Originally Posted by
Xephyr
Thanks for the explanation Ziggurat.
It makes perfect sense... heat gets trapped in the atmosphere due to the composition of high CO2 and the atmospheric pressure forces that heat to escalate until it hits its maximum based on physical laws. At that point the temperature is maintained.
Sounds like Venus is sitting on an equilibrium to me...
But here's my next question :
What causes Venus' atmospheric pressure to be so much higher than ours ? Rotation ? Axis tilt ? Direction of revolution ? Atmospheric composition ?
The amount of gas there is. Venus has much more gas than Earth.
Quote:
Could that answer the question of what our maximum temps could possibly reach in a worst case scenario if CO2 jacks up to 95% here on earth...? Of course the differences of our hydrological cycle, etc would all have to be factored in as well in order to calculate max temp possibilities.
Or am I completely off my crock thinking of it this way ?
You might be able to ballpark it.
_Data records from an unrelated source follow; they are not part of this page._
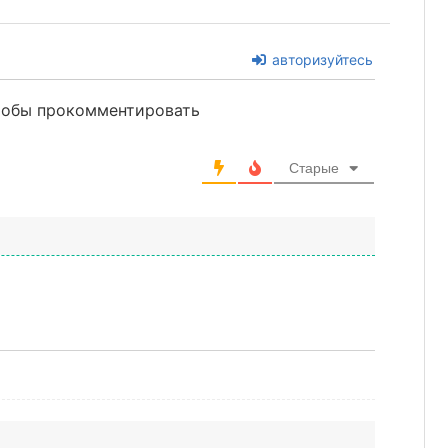
авторизуйтесь
чтобы прокомментировать
Старые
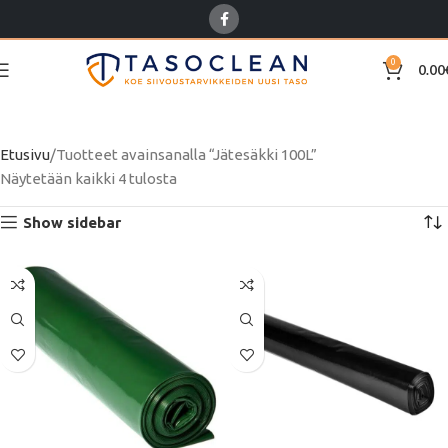
0
0.00
Jätesäkki 100L
Etusivu
Tuotteet avainsanalla “Jätesäkki 100L”
Näytetään kaikki 4 tulosta
Show sidebar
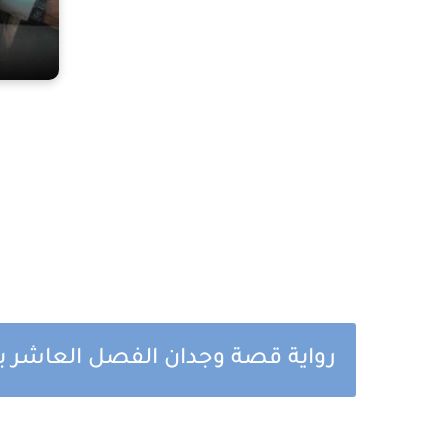
رواية قصة وجدان الفصل العاشر بقل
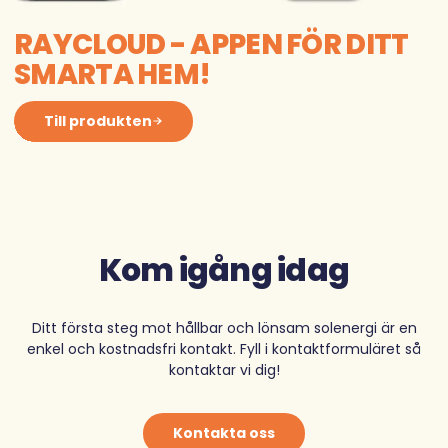
RAYCLOUD - APPEN FÖR DITT
SMARTA HEM!
Till produkten
Kom igång idag
Ditt första steg mot hållbar och lönsam solenergi är en
enkel och kostnadsfri kontakt. Fyll i kontaktformuläret så
kontaktar vi dig!
Kontakta oss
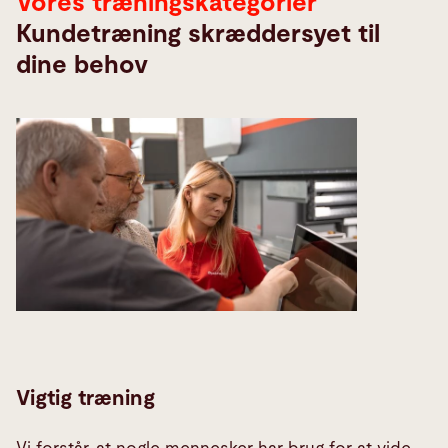
Vores træningskategorier
Kundetræning skræddersyet til
dine behov
Vigtig træning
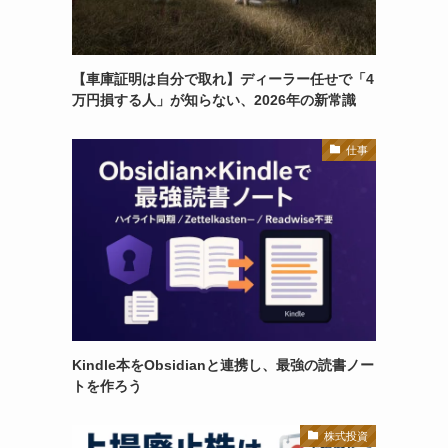
【車庫証明は自分で取れ】ディーラー任せで「4
万円損する人」が知らない、2026年の新常識
仕事
Kindle本をObsidianと連携し、最強の読書ノー
トを作ろう
株式投資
The problem is the uncertainty. A 20 degree C uncertainty (for example - real uncertainty may be different) is plenty good enough to distinguish Earth climate from Venus climate (which is more than 400 deg. C hotter at the surface), but it's not enough to gauge impact on humans, since 20 degrees makes a
huge bloody difference to our lives. So gas volume considerations are enough to tell us we'll never look like Venus. They aren't enough to tell us what we really want to know.